Entries taken from a collection:
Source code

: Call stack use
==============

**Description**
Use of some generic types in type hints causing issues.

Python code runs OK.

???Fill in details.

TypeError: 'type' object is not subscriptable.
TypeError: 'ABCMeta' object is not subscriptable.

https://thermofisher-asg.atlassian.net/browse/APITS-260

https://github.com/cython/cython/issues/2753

- **The task**: All of the records above should be transcribed exactly.

- **Finished task**:
Source code

: Call stack use
==============

**Description**
Use of some generic types in type hints causing issues.

Python code runs OK.

???Fill in details.

TypeError: 'type' object is not subscriptable.
TypeError: 'ABCMeta' object is not subscriptable.

https://thermofisher-asg.atlassian.net/browse/APITS-260

https://github.com/cython/cython/issues/2753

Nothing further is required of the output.